Oh Sang Merah-Putih, “Tuapa Lele”, “Apa Kareba”?

Opini465 views
Dr. Amirudin Rahim, M.Hum

Bendera Merah-Putih, bagi saya ketika kanak-kanak dulu, adalah darah dan kesucian. Merah adalah darahnya para syuhada yg habis-habis berjuang merebut kemerdekaan dari penjajah. Putih adalah kesucian hati para pejuang itu yg ikhlas berjuang tanpa mengharap imbalan apa pun. Mereka hanya punya dua pilihan: Merdeka atau Mati! ‘Isy Kariman aw Mut Syahidan! (Alhamdulillah, ada bahasa Arab-nya sedikit). Begitulah penjelasan para orang-orang tua zaman saya kanak-kanak dulu.

Masih pengalaman kanak-kanak dulu, ketika itu di kampung ada seorang Kepala Kampung yang sangat cinta Indonesia. Yang namanya bendera Merah-Putih tidak boleh dikibarkan asal-asalan, misalnya ikatannya yang tidak kuat, tiangnya yang tidak tegak lurus, apalagi kalau saat pengikatan bendera ke tiangnya sampai menyentuh tanah, pasti Sang Kepala Kampung akan marah dan berteriak-teriak, “Darah Darah”.

Ketika mahasiswa, saya jadi peserta Cerdas-Cermat P4 (Pedoman Penghayatan dan Pengamalan Pancasila). Kami bangga jadi pembela Pancasila. Sang Merah-Putih wajib tetap berkibar di bumi pertiwi. Namun, yang sangat mengganggu saat itu adalah rasa penasaran yg timbul akibat menyaksikan sikap dan kebijakan Presiden yang sangat represif, sehingga siapa pun yang dituduh subversif pasti akan “diamankan” oleh polisi. Ditambah lagi dengan tindakan tak terpuji dari kebanyakan pejabat berupa KKN (Korupsi Kolusi dan Nepotisme), maka hilanglah kebanggaan itu. Sang Merah-Putih berkibar tanpa tenaga, lesu tanpa gairah. Dari realitas ini, lahirlah Gerakan Reformasi.

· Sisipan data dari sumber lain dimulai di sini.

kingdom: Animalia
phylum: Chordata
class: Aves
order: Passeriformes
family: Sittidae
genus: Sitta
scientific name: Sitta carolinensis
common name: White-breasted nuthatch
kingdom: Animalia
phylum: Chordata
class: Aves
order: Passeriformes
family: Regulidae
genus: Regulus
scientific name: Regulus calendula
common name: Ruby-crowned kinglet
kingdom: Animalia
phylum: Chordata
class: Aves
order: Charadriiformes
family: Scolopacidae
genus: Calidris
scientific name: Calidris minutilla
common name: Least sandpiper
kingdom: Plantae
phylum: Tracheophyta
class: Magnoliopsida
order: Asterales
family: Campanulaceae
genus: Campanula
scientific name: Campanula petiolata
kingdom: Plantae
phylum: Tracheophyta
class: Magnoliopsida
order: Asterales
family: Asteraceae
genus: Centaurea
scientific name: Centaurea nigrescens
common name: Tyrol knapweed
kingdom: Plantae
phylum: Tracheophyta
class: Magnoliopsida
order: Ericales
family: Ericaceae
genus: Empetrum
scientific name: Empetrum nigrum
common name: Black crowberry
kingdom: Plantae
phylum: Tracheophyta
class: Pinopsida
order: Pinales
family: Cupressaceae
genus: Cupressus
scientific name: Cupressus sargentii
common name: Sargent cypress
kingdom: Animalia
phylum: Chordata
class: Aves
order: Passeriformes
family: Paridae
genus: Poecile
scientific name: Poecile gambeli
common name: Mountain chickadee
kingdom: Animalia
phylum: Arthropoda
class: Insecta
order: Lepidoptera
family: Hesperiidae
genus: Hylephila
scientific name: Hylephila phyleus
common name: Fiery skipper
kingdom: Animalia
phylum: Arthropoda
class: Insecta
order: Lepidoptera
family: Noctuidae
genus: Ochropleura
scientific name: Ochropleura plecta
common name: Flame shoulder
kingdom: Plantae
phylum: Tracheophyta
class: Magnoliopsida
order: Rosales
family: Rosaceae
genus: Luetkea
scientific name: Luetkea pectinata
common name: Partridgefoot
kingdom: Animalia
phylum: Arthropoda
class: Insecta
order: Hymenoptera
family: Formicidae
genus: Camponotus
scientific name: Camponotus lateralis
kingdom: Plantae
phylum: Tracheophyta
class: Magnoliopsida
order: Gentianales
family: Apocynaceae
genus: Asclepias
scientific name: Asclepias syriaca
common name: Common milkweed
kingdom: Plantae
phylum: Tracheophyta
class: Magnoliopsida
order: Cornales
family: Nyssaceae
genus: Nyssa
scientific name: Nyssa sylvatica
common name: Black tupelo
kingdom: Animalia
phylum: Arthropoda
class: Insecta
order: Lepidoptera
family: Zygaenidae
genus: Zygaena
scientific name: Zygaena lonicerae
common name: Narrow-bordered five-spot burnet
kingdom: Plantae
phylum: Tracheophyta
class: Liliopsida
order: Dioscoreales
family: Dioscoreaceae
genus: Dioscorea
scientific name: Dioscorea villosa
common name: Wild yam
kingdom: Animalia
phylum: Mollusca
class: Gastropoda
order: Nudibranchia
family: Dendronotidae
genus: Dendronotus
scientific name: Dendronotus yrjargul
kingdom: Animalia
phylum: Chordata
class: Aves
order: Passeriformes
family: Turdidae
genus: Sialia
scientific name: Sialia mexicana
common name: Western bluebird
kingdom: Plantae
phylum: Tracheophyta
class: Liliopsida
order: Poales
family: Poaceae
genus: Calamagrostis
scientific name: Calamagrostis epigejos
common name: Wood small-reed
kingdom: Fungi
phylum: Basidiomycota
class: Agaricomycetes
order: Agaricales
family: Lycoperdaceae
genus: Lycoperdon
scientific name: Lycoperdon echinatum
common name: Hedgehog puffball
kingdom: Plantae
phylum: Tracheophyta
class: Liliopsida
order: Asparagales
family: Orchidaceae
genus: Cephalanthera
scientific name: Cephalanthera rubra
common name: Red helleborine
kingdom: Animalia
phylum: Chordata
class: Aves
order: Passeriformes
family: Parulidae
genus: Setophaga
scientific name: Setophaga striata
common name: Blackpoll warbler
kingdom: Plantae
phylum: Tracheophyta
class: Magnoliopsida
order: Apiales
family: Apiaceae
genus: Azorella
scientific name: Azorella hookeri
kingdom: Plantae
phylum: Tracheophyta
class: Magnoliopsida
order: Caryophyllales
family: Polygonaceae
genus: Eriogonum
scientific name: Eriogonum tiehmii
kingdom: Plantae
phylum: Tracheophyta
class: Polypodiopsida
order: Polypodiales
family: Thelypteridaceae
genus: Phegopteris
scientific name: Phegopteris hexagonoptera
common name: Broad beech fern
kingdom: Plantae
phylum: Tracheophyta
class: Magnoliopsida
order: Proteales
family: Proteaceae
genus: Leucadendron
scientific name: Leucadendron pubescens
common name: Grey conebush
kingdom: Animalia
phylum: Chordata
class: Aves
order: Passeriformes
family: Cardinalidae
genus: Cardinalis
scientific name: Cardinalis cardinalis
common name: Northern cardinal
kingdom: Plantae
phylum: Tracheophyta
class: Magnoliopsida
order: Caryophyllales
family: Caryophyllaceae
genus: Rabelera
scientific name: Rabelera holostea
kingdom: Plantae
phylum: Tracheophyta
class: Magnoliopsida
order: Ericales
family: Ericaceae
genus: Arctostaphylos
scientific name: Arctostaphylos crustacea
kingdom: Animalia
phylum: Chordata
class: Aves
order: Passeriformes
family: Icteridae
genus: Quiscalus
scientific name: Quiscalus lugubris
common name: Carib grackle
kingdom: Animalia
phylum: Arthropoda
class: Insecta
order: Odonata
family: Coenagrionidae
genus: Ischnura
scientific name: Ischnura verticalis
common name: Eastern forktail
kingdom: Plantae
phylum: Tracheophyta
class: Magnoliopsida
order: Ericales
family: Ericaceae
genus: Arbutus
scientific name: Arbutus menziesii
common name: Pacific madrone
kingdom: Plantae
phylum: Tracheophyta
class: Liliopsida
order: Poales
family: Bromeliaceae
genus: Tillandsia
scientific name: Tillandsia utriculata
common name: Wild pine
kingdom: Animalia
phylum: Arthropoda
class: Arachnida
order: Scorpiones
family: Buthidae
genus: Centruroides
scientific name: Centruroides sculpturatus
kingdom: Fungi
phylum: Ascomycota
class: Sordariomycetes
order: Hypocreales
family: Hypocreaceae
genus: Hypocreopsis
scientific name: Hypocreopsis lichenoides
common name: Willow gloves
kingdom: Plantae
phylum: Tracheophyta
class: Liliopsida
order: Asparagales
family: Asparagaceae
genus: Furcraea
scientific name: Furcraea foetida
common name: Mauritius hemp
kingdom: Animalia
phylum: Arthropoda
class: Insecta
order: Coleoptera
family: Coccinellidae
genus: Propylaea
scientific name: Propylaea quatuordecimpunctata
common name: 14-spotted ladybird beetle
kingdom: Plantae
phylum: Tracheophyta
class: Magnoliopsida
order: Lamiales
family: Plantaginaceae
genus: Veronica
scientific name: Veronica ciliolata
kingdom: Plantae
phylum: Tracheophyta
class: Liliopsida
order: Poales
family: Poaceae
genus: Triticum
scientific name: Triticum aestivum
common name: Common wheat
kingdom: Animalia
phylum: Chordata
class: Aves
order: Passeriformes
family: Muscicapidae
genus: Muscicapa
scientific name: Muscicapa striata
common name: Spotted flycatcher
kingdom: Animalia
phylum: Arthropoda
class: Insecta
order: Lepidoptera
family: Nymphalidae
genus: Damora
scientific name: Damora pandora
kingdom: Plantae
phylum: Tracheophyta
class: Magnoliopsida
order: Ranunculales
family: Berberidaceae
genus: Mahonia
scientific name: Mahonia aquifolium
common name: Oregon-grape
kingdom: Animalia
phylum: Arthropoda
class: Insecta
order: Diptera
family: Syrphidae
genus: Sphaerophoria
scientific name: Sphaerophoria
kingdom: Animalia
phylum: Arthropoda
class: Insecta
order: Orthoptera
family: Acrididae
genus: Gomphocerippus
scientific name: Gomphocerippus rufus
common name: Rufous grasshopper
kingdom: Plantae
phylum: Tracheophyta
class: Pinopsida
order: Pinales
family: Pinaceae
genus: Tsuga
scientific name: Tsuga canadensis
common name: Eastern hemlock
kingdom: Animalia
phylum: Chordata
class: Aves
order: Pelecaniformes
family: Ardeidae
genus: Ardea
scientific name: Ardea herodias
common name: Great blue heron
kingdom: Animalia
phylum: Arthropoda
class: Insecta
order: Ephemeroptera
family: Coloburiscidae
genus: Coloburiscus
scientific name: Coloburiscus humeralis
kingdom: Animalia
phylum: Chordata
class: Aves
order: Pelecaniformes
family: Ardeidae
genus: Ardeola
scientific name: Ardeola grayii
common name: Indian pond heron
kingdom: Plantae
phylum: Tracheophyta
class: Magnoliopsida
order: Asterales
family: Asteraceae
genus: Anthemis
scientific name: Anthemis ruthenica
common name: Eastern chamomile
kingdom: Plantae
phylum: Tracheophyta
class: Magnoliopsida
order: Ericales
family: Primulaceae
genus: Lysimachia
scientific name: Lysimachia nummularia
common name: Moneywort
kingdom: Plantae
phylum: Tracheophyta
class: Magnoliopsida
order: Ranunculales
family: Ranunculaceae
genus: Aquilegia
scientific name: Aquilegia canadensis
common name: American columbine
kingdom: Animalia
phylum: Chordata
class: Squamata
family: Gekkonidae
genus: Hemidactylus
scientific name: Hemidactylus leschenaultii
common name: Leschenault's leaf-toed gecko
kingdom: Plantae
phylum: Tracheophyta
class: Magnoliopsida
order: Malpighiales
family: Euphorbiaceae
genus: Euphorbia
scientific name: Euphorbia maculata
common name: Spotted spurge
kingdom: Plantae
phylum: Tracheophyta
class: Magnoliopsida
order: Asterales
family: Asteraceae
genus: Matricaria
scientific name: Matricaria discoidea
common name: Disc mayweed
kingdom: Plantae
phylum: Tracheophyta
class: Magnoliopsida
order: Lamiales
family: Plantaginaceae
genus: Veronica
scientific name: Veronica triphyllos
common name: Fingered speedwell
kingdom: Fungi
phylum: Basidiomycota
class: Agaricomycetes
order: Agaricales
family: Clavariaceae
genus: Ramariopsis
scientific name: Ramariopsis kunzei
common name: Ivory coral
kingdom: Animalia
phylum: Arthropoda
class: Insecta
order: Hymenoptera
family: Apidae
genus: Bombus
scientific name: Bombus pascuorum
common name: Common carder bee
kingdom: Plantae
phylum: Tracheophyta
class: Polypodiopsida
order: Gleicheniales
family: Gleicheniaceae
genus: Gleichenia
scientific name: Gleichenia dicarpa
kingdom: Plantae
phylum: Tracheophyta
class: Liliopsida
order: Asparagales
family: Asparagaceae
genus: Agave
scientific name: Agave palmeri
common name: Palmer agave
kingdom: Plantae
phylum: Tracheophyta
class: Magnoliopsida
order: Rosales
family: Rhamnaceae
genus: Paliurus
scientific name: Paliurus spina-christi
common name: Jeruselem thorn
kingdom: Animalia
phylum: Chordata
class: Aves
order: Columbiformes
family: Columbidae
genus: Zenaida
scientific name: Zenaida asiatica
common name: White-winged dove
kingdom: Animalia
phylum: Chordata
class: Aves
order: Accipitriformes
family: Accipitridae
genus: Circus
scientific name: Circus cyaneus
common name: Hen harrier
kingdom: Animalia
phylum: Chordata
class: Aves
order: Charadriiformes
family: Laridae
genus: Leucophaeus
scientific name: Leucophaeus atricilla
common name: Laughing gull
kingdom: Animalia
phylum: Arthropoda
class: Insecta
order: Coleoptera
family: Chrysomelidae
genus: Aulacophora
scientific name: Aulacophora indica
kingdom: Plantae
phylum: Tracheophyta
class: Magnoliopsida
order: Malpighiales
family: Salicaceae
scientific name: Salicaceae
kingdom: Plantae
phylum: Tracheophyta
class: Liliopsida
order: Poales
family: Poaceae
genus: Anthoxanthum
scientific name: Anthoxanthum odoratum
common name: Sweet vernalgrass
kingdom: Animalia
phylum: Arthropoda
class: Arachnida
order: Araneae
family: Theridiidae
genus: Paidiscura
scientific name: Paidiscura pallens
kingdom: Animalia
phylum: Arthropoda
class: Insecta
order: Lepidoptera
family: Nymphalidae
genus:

Kini, bendera Merah-Putih jadi objek perdebatan. Apakah boleh ditulisi huruf Arab atau tidak, karena tulisan huruf latin atau gambar dan simbol di Merah-Putih tidak dipermasalahkan. Sayang seribu sayang, ketika ada bendera China yang berkibar-kibar di bumi pertiwi, malah tutup mata, sama sekali tak ada protes atau marah oleh Presiden, Gubernur, Bupati, atau Walikota, Camat, Lurah, Kepala Desa, Kepala Kampung, seperti marahnya Kepala Kampung saya dulu itu. “Darah Darah!” Tidak ada lagi kata-kata itu, karena Kepala Kampung sudah lama wafat. Yang ada, kata-kata “bertuah” yang menyengsarakan bangsa, “Utang Utang!” ke China.

Sang Merah-Putih, apa kabarmu? Masihkah kibaran merahmu pertanda darah pengorbanan dari anak bangsa yang inginkan Indonesia berdaulat penuh? Ataukah merahmu telah berubah tafsir menjadi nafsu angkara murka yang haus darah anak bangsa sendiri? Apakah putihmu telah meninggalkan raga bangsa ini, sehingga berubah makna menjadi putih pucat pasi akibat anak negeri kehabisan darah dan hilang ketulusan hati? Oh Sang Merah-Putih, “tuapa lele”, “apa kareba”?